Die verheerende Erdbebenkatastrophe auf Haiti zeigt aktuell wieder die große Spendenbereitschaft der Österreicher auf, so mancher stellt sich aber auch die Frage: wie viel des Spendenvolumens kommt tatsächlich bei den notleidenden Menschen vor Ort an? market wollte daher wissen, wie hoch die Österreicher den „Verlustanteil“ ihrer Spende einschätzen.

 

Das Bewusstsein, dass es Menschen gibt, die einfach auf Hilfe anderer angewiesen sind und die Solidarität mit diesen Menschen sind die wichtigsten Beweggründe der Österreicherinnen und Österreicher, um sich an Spendenaktionen zu beteiligen. 62 bzw. 48 Prozent der befragten Personen, die regelmäßig oder in bestimmten Fällen spenden (73 Prozent der Bevölkerung) stimmen diesen Aussagen zu. Ein knappes Drittel (30 Prozent) hat sich aufgrund eines Aufrufs einer bestimmten Organisation von der Notwendigkeit einer Spende überzeugen lassen, jeweils rund ein Viertel (26 Prozent) spenden aus ihrer weltanschaulichen Überzeugung heraus oder weil sie es sich einfach leisten können. Ein nicht zu unterschätzendes Motiv ist auch die Beruhigung des eigenen Gewissens: 24 Prozent der Österreicher haben das Gefühl, sich „revanchieren“ zu müssen, weil es ihnen selbst gut geht.

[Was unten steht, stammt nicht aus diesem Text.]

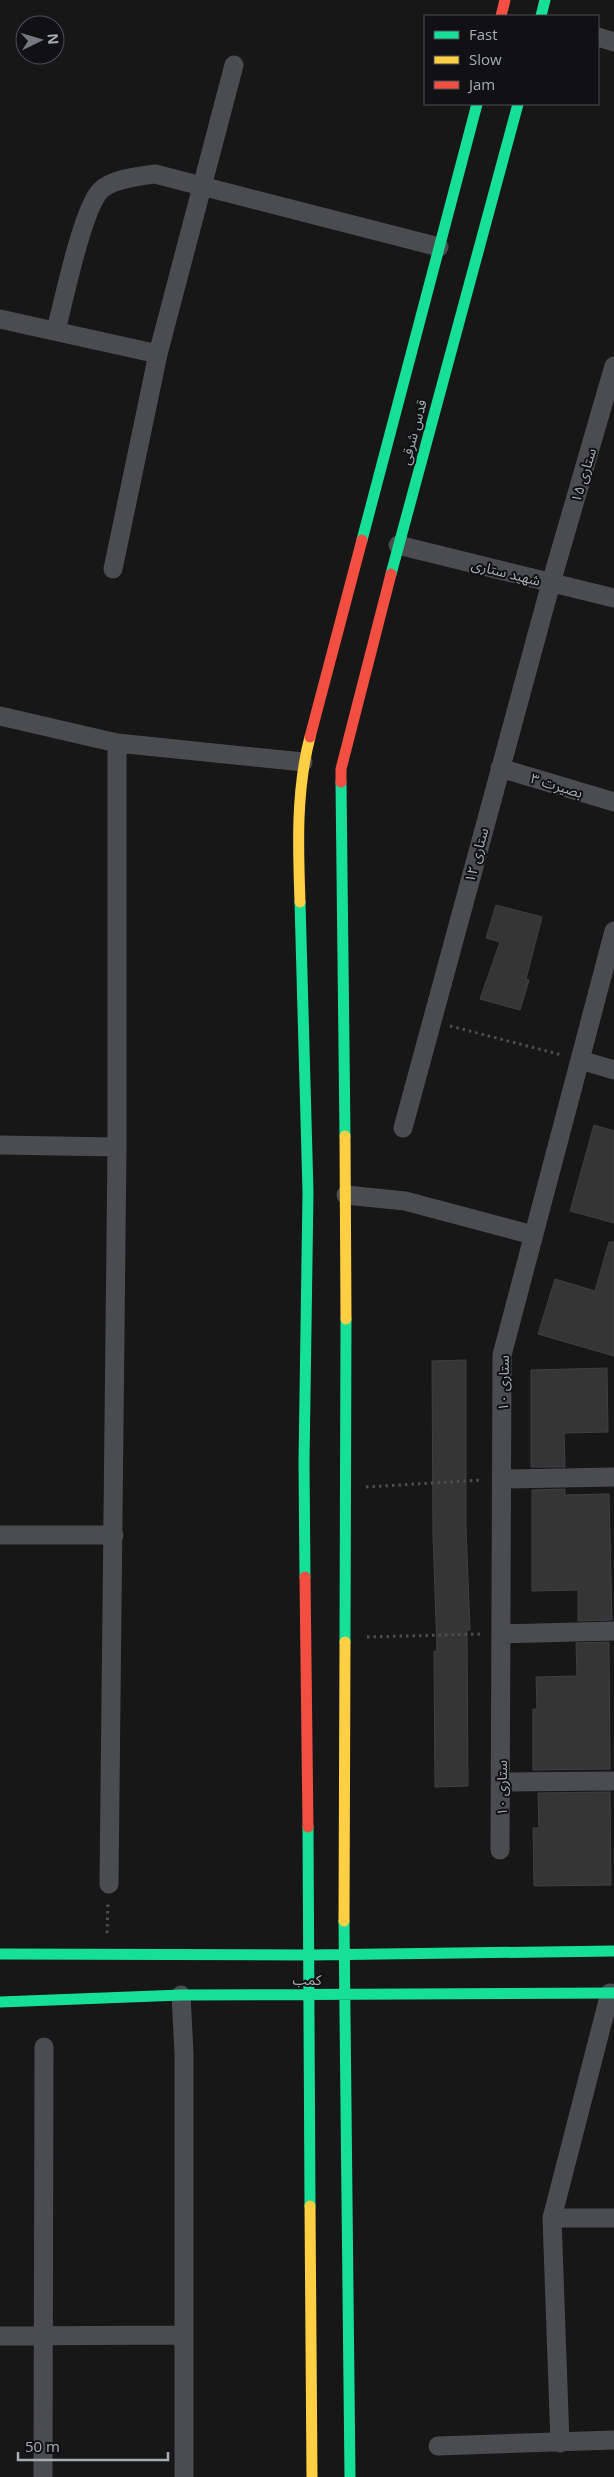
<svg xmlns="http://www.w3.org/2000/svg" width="614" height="2477" font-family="'Open Sans','Noto Sans Arabic',sans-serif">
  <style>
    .building { fill: #353536; stroke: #3f4043 }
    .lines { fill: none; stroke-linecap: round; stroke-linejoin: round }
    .path { stroke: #4d4e52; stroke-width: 3; stroke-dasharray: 2.5 4; stroke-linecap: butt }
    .street { stroke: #4b4c50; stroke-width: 19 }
    .fast { stroke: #16e098; stroke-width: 11 }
    .slow { stroke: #ffcf43; stroke-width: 11 }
    .jam { stroke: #f24e42; stroke-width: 11 }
    .labels { text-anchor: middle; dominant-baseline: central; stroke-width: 4; stroke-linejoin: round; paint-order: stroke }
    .street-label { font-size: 14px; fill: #a8adb8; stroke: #111113 }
  </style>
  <rect width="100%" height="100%" fill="#171717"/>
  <path class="building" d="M496,905L542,917L526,979L529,980L520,1010L480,999L500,942L486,938Z
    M594,1125L614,1131V1223L570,1211Z
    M609,1242H614V1356L538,1334L555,1279L595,1291Z
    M466,1360V1528L470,1630H467L468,1786L435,1787L434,1651H437L433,1534L432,1361Z
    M607,1368L608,1432L564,1433L565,1467H531V1370Z
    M565,1489V1495L609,1494L612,1620L578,1621V1590L532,1591V1490Z
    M609,1642L610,1769L533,1770V1709H537L536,1677L577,1676L576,1643Z
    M610,1792L611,1885L534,1886L533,1828H539L538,1793Z"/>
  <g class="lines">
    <path class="path" d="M450,1026L562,1055
      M366,1487L482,1480
      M367,1637L484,1634
      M107,1933L108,1902"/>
    <path class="street" d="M598,37L614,42
      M0,319L158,354
      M56,330C64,300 82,211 100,191C111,179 140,176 155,174L439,247
      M398,545L614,598
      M113,569L158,354L234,65
      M0,716L117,743L303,762
      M500,768L614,802
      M580,1060L614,1070
      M403,1128L551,583L614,366
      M0,1145L117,1147
      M346,1195L405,1201L533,1235
      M503,1479L614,1477
      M0,1535H114
      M502,1634L614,1631
      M501,1782L614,1781
      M500,1850L502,1355L614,931
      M109,1884L117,1147V743
      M181,1995L184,2053V2477
      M552,2218H614
      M0,2336L184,2335
      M560,2443L552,2218L610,1993
      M438,2446L614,2440
      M43,2477L44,2047"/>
    <path class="fast" d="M541,16L545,0
      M362,540L477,104
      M391,574L518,104
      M341,782L345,1136
      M300,902L308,1192L304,1463L305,1577
      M345,1642L346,1319
      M308,1827L310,2206
      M344,1921L350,2477
      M0,1954L310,1955L614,1951
      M0,2002L181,1995L614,1993"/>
    <path class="slow" d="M300,902C298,847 296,790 310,737
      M345,1136L346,1319
      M344,1921L345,1642
      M310,2206L312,2477"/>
    <path class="jam" d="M501,16L505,0
      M310,737L362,540
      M341,782V769L391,574
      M305,1577L308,1827"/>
  </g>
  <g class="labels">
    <g class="street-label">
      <text transform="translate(413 432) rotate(-75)">قدس شرقی</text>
      <text transform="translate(583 475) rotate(-73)">ستاری ۱۵</text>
      <text transform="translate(506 572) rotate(14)">شهید ستاری</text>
      <text transform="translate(557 785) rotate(17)">بصیرت ۳</text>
      <text transform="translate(476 855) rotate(-75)">ستاری ۱۲</text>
      <text transform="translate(503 1383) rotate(-89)">ستاری ۱۰</text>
      <text transform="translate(501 1788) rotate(-90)">ستاری ۱۰</text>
      <text x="307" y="1979">کمب</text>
    </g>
  </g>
  <rect x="424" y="15" width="175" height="90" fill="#111113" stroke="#4d4f55"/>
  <rect x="434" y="31" width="25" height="8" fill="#16e098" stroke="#4d4f55"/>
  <text x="469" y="40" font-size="15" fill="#a8adb8">Fast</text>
  <rect x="434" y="56" width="25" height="8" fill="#ffcf43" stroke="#4d4f55"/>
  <text x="469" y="65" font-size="15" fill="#a8adb8">Slow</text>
  <rect x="434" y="81" width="25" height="8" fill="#f24e42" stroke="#4d4f55"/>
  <text x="469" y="90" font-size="15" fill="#a8adb8">Jam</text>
  <g transform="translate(40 40) rotate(85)"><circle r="24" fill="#111113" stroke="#4d4f55"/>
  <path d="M0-4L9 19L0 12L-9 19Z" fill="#757880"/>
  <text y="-8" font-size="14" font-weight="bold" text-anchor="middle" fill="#a8adb8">N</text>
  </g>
  <path d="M18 2452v8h150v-8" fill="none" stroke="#a8adb8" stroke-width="2.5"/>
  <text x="25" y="2452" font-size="15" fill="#a8adb8" stroke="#111113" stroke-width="4" paint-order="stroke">50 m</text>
</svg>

Der Hauptverweigerungsgrund bei jenen Österreichern, die sich nicht an Spendenaktionen beteiligen, ist die eigene Finanzsituation. 47 Prozent geben an, selbst finanziell zu stark belastet zu sein und ein Viertel ist der Meinung, auch ohne Spenden durch die Steuerzahlungen bereits genug beizutragen. Knapp ein Fünftel fühlt sich durch die Spendenaufrufe belästigt, hier ist allerdings im Trendvergleich eine starke Abnahme zu verzeichnen – 2007 waren es noch 34 Prozent. Ein Fünftel zieht es aufgrund schlechter Erfahrungen vor, nichts mehr zu spenden. Auch generelle Zweifel am Sinn von Spenden zeigen sich: 18 Prozent sind davon überzeugt, dass Spenden schlichtweg nichts bringt. Diese Einstellung weist jedoch eine abnehmende Tendenz auf, vor zwei Jahren war noch ein Drittel dieser Meinung.

Anhand des Beispiels einer 10-Euro-Spende für die Erdbebenopfer von Haiti wollte market wissen, wie viel davon nach Meinung der Österreicher auch tatsächlich bei den Betroffenen ankommt. Rund ein Fünftel kann sich nicht vorstellen, dass mehr als 3 Euro direkt den Opfern zugute kommen (davon halten 7 Prozent nur 1 Euro für realistisch). Zwei weitere Fünftel schätzen, dass 4 bis 7 Euro tatsächlich ankommen. Immerhin noch 19 Prozent sind davon überzeugt, dass der allergrößte Teil (8-9 Euro) direkt an die Opfer fließt und rund jeder Zehnte ist der Meinung, dass kein Euro anderweitig verwendet wird.